I wrote some years ago that user-generated content is a reverse supply chain for information, but in that piece I considered mainly profit, rather naively. It is not lost on me how several cases described in the paper were occurring back in 2007 when I was writing my column, and how small whatever insight I might have been able to share back then seems now. In a surveillance state, my own activities define how my own future actions will be swayed, imperceptibly but precisely so and just for me, by the environments in which I choose to take those activities.
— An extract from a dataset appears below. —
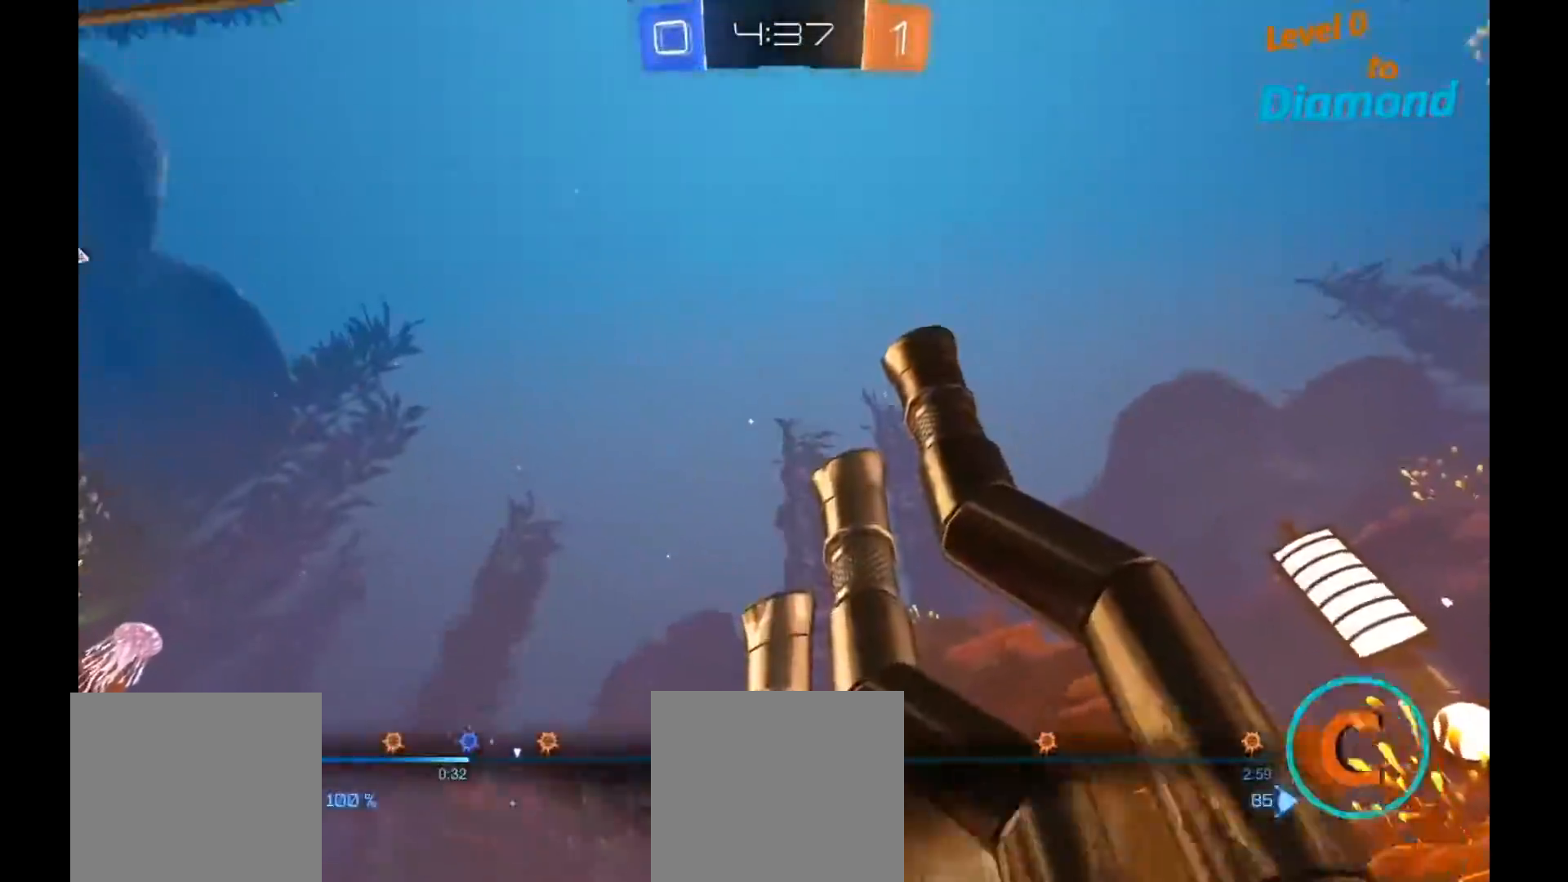
{"buttons": ["R2"], "left_stick": "center", "right_stick": "center", "events": [[233, "left_stick", "center"], [383, "right_stick", "center"], [500, "R2", "down"]]}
In the months following the events of 9/11 I spent a lot of my transit time on the train between New Haven and Cambridge reading a report from MITRE or Rand on the shift in paradigms from hierarchical to network and peer-to-peer command and control systems (my apologies, I searched several times in the years since but have not found that piece again and cannot provide a reference). If I recall correctly, the main thesis of this report was that our surveillance and military systems were not up to the challenge, that our 20th century infrastructure for intelligence gathering would not enable us to study and fight a distributed 21st century enemy successfully, and that we needed to shift rapidly to adapt to the network model. Although we can readily question how successfully this objective has been achieved militarily, it is startling to consider how successfully every aspect of our computed lives embody this achievement.
One last thought, more grounded in a field I do actually know something about. There are also implications here for the provision of what we blithely refer to as open data. We could argue that by giving data away in a raw form, we are empowering anyone to make what they will of it. This seems, at first, to be a positive result all around. Who doesn't want to be empowered? But the skill, experience, manpower, and computing power needed to bring diverse data together meaningfully and at scale are, unfortunately, not readily available to most of us as individuals, and this paper hammers that message home. Even if I fancy myself a competent programmer and a budding data scientist, even if I have inexpensive at-will computing power at my disposal, how can I afford to make my own targeted models of influence and persuasion and apply them meaningfully?
How can I afford not to?
I don't have answers, but it seems clear that there is a huge gap to fill in service of those who wish to study data meaningfully and at scale, and that more of us would do well to step in and fill it.